Acquisitions / Cybersecurity / Technology

A College Park software product got acquired by Samsung

Kaprica Security's Tachyon makes sure work phones are configured securely. Samsung is a fan.

The inside of a smartphone is InterDigital's home turf. (Photo courtesy of iFixit)

Kaprica Security, a College Park, Md.-based “computer security research company,” announced on Thursday that a piece of software developed by its team, Tachyon, has been acquired by Samsung.
Tachyon, essentially, is a software solution for mobile device configuration. The technology itself is handset-manufacturer agnostic, but the Tachyon team has been working closely with Samsung devices since launching two years ago. As Doug Britton, CEO of Kaprica, explained to, all Samsung phones and tablets come out of the box exactly the same. But if they’re going to be used for sensitive, work-related things by employees of enterprises dealing in sensitive information (think government or healthcare), the devices need to be configured for security.
Traditionally, Britton said, this configuration has been done by hand (yikes!) by actual humans (eek!) which of course contributes to a high level of error and is expensive.
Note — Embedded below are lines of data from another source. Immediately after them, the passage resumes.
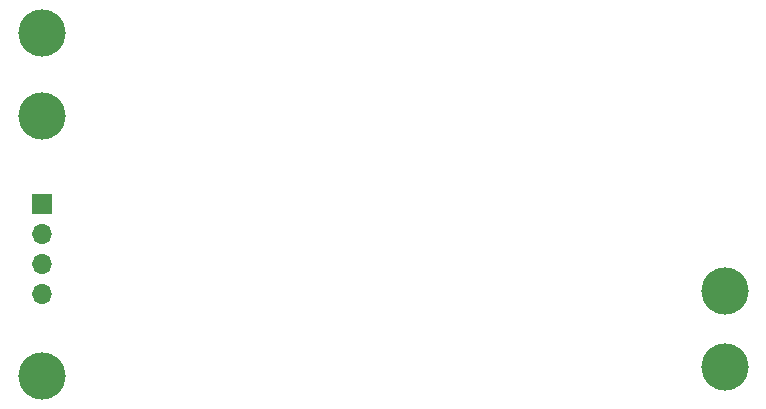
<source format=gbs>
G04 #@! TF.GenerationSoftware,KiCad,Pcbnew,(5.1.10)-1*
G04 #@! TF.CreationDate,2021-09-07T16:34:36-04:00*
G04 #@! TF.ProjectId,Motor_Controller,4d6f746f-725f-4436-9f6e-74726f6c6c65,rev?*
G04 #@! TF.SameCoordinates,Original*
G04 #@! TF.FileFunction,Soldermask,Bot*
G04 #@! TF.FilePolarity,Negative*
%FSLAX46Y46*%
G04 Gerber Fmt 4.6, Leading zero omitted, Abs format (unit mm)*
G04 Created by KiCad (PCBNEW (5.1.10)-1) date 2021-09-07 16:34:36*
%MOMM*%
%LPD*%
G01*
G04 APERTURE LIST*
%ADD10C,4.000000*%
%ADD11O,1.700000X1.700000*%
%ADD12R,1.700000X1.700000*%
G04 APERTURE END LIST*
D10*
X29700000Y-127200000D03*
X29700000Y-156200000D03*
X29700000Y-134200000D03*
X87500000Y-155500000D03*
X87500000Y-149000000D03*
D11*
X29700000Y-149320000D03*
X29700000Y-146780000D03*
X29700000Y-144240000D03*
D12*
X29700000Y-141700000D03*
M02*

</source>
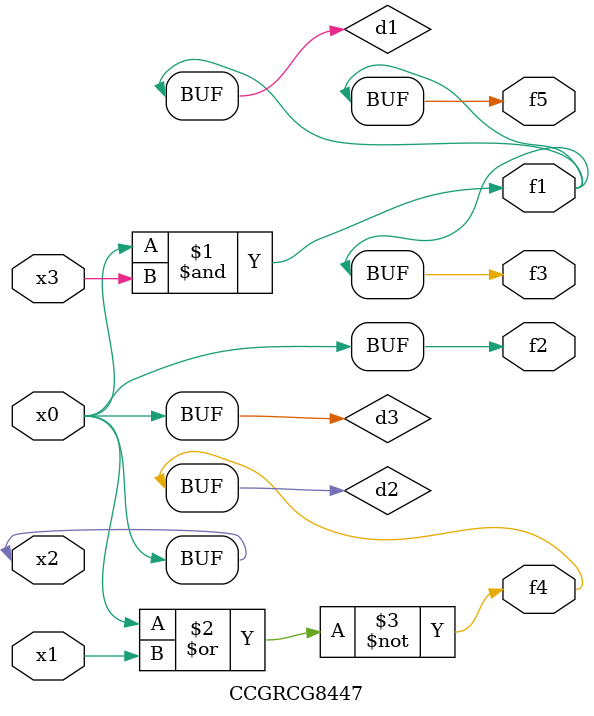
<source format=v>
module CCGRCG8447(
	input x0, x1, x2, x3,
	output f1, f2, f3, f4, f5
);

	wire d1, d2, d3;

	and (d1, x2, x3);
	nor (d2, x0, x1);
	buf (d3, x0, x2);
	assign f1 = d1;
	assign f2 = d3;
	assign f3 = d1;
	assign f4 = d2;
	assign f5 = d1;
endmodule

</source>
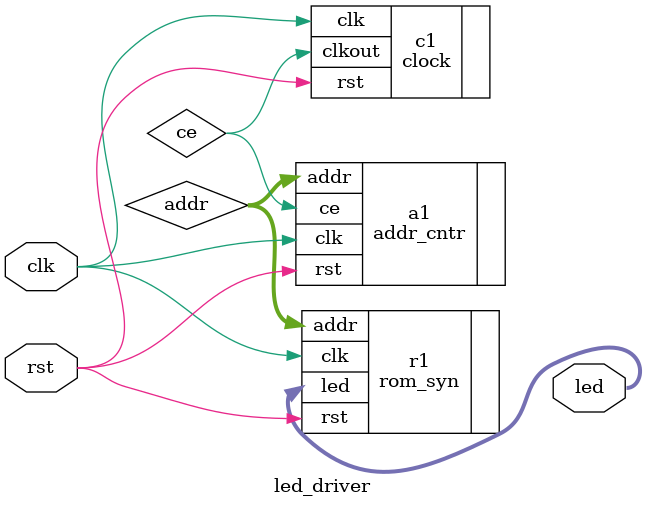
<source format=v>
module led_driver(
input clk,rst,

output [7:0] led);
wire ce;
wire[3:0]addr;

clock c1(.clk(clk), .rst(rst), .clkout(ce));
addr_cntr a1(.clk(clk), .rst(rst), .ce(ce), .addr(addr));
rom_syn r1(.clk(clk), .rst(rst), .addr(addr), .led(led));
endmodule
</source>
Of course there are other software solutions for configuration (AirWatch is one), but according to Britton these options depend on each app on the phone having an available API. Tachyon does not. Thus, Tachyon is an attractive tool in when the company goes to pitch enterprise customers, Britton said.
And Samsung apparently realizes this as well. About a year ago, Kaprica started the process of spinning off some of its successful technologies into their own companies, Samsung saw value in making Tachyon proprietary. And so the electronics giant acquired the software from Kaprica, bringing the two-person Tachyon team on board as well. Financial terms of the deal were not disclosed.
And now, successful acquisition under its belt, what’s next for Kaprica? Britton said he and his team will get back to it in terms of developing new products. For example, the company is working on vehicle security software called RunSafe, as well as a variety of other projects in the Internet of Things security space.
Britton, for one, is excited about what comes next.